Father’s Column – July 5, 2020

Posted on July 5, 2020

Laudetur Jesus Christus! Gelobt sei Jesus Christus!
Sia lodato Gesù Cristo! Praised be Jesus Christ! 

As we consider the state of our nation, society, and political realm it is easy to see many emerging things that are disturbing. I can’t help but to have been thinking and reflecting on Pope Leo XIII’s social encyclical, Rerum Novarum

Pope Leo states: “The great mistake made in regard to the matter now under consideration is to take up with the notion that class is naturally hostile to class, and that the wealthy and the working men are intended by nature to live in mutual conflict. So irrational and so false is this view that the direct contrary is the truth. Just as the symmetry of the human frame is the result of the suitable arrangement of the different parts of the body, so in a State is it ordained by nature that these two classes should dwell in harmony and agreement, so as to maintain the balance of the body politic. Each needs the other: capital cannot do without labor, nor labor without capital. Mutual agreement results in the beauty of good order, while perpetual conflict necessarily produces confusion and savage barbarity. Now, in preventing such strife as this, and in uprooting it, the efficacy of Christian institutions is marvellous and manifold. First of all, there is no intermediary more powerful than religion (whereof the Church is the interpreter and guardian) in drawing the rich and the working class together, by reminding each of its duties to the other, and especially of the obligations of justice.”

While he was obviously discussing the unjust economic structures that existed at the end of the nineteenth century, I don’t believe his words still do not apply today in our own current climate. Injustice continues to abound, and there are forces in society and the world that continue to inflame division between not just social classes, but also now races, ethnicities, and the sexes. Karl Marx was one such person who sought to highlight these conflicts in order to impose his own philosophical system on mankind. Yet, for as much as he railed against Capitalism, Marxism is just as materialistic as it places the value of man on his material worth and possessions. 
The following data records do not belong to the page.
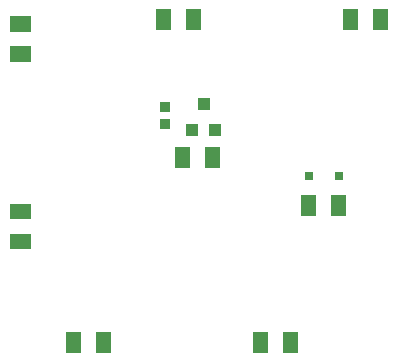
<source format=gbp>
G04 #@! TF.GenerationSoftware,KiCad,Pcbnew,(5.1.6)-1*
G04 #@! TF.CreationDate,2023-04-30T23:16:11+02:00*
G04 #@! TF.ProjectId,hub-1-wire,6875622d-312d-4776-9972-652e6b696361,rev?*
G04 #@! TF.SameCoordinates,Original*
G04 #@! TF.FileFunction,Paste,Bot*
G04 #@! TF.FilePolarity,Positive*
%FSLAX46Y46*%
G04 Gerber Fmt 4.6, Leading zero omitted, Abs format (unit mm)*
G04 Created by KiCad (PCBNEW (5.1.6)-1) date 2023-04-30 23:16:11*
%MOMM*%
%LPD*%
G01*
G04 APERTURE LIST*
%ADD10R,1.000000X1.000000*%
%ADD11C,0.100000*%
%ADD12R,0.800000X0.800000*%
%ADD13R,0.900000X0.900000*%
G04 APERTURE END LIST*
D10*
X214884000Y-85922000D03*
X213934000Y-88122000D03*
X215834000Y-88122000D03*
D11*
G36*
X213756000Y-89524000D02*
G01*
X213756000Y-91324000D01*
X212456000Y-91324000D01*
X212456000Y-89524000D01*
X213756000Y-89524000D01*
G37*
G36*
X216296000Y-89524000D02*
G01*
X216296000Y-91324000D01*
X214996000Y-91324000D01*
X214996000Y-89524000D01*
X216296000Y-89524000D01*
G37*
G36*
X224424000Y-93588000D02*
G01*
X224424000Y-95388000D01*
X223124000Y-95388000D01*
X223124000Y-93588000D01*
X224424000Y-93588000D01*
G37*
G36*
X226964000Y-93588000D02*
G01*
X226964000Y-95388000D01*
X225664000Y-95388000D01*
X225664000Y-93588000D01*
X226964000Y-93588000D01*
G37*
D12*
X226314000Y-91948000D03*
X223774000Y-91948000D03*
D11*
G36*
X221600000Y-106945000D02*
G01*
X221600000Y-105145000D01*
X222900000Y-105145000D01*
X222900000Y-106945000D01*
X221600000Y-106945000D01*
G37*
G36*
X219060000Y-106945000D02*
G01*
X219060000Y-105145000D01*
X220360000Y-105145000D01*
X220360000Y-106945000D01*
X219060000Y-106945000D01*
G37*
G36*
X212105000Y-77840000D02*
G01*
X212105000Y-79640000D01*
X210805000Y-79640000D01*
X210805000Y-77840000D01*
X212105000Y-77840000D01*
G37*
G36*
X214645000Y-77840000D02*
G01*
X214645000Y-79640000D01*
X213345000Y-79640000D01*
X213345000Y-77840000D01*
X214645000Y-77840000D01*
G37*
G36*
X205725000Y-106945000D02*
G01*
X205725000Y-105145000D01*
X207025000Y-105145000D01*
X207025000Y-106945000D01*
X205725000Y-106945000D01*
G37*
G36*
X203185000Y-106945000D02*
G01*
X203185000Y-105145000D01*
X204485000Y-105145000D01*
X204485000Y-106945000D01*
X203185000Y-106945000D01*
G37*
G36*
X198490000Y-81011000D02*
G01*
X200290000Y-81011000D01*
X200290000Y-82311000D01*
X198490000Y-82311000D01*
X198490000Y-81011000D01*
G37*
G36*
X198490000Y-78471000D02*
G01*
X200290000Y-78471000D01*
X200290000Y-79771000D01*
X198490000Y-79771000D01*
X198490000Y-78471000D01*
G37*
G36*
X198490000Y-96886000D02*
G01*
X200290000Y-96886000D01*
X200290000Y-98186000D01*
X198490000Y-98186000D01*
X198490000Y-96886000D01*
G37*
G36*
X198490000Y-94346000D02*
G01*
X200290000Y-94346000D01*
X200290000Y-95646000D01*
X198490000Y-95646000D01*
X198490000Y-94346000D01*
G37*
D13*
X211582000Y-87593000D03*
X211582000Y-86143000D03*
D11*
G36*
X227980000Y-77840000D02*
G01*
X227980000Y-79640000D01*
X226680000Y-79640000D01*
X226680000Y-77840000D01*
X227980000Y-77840000D01*
G37*
G36*
X230520000Y-77840000D02*
G01*
X230520000Y-79640000D01*
X229220000Y-79640000D01*
X229220000Y-77840000D01*
X230520000Y-77840000D01*
G37*
M02*

</source>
For the Catholic, in true Catholic social teaching, the value of each individual is never in one’s class, race, possessions, reputation but rather in and only in God. While the Fall and original sin have introduced an inequality in the world that we will never conquer, at the core of who we are we are equal in dignity and worth because we have each been created by God and in His image and likeness. There is a symmetry and complimentary found throughout creation that must cooperate for the good of society.

While recognizing that we will never overcome every injustice, we ought to still work for, pray for, suffer for, sacrifice for a more just society. Not so people can have more material possessions, not in subjugating one race to another, not to justify and legalize sin, but because each person does have dignity. The Church does this, because when there is greater harmony, when people are taken care of, they are more open to the message of the Gospel because they actually have experienced the Gospel in our charitable work for them. 

One of the gravest injustices in the world is when someone has never been told, or has had the opportunity to know Jesus Christ. Because each person has dignity by having been created, and also redeemed, they have the right to know Christ so that they have everything they need to gain eternal life. 

As we struggle for greater harmony in the world, as we refute the idea that people are naturally opposed, may we remember the responsibility that each of us has in bringing the faith to all people. Because it is only in Christ, and in the Faith, that we find an equality that society will never be able to reproduce.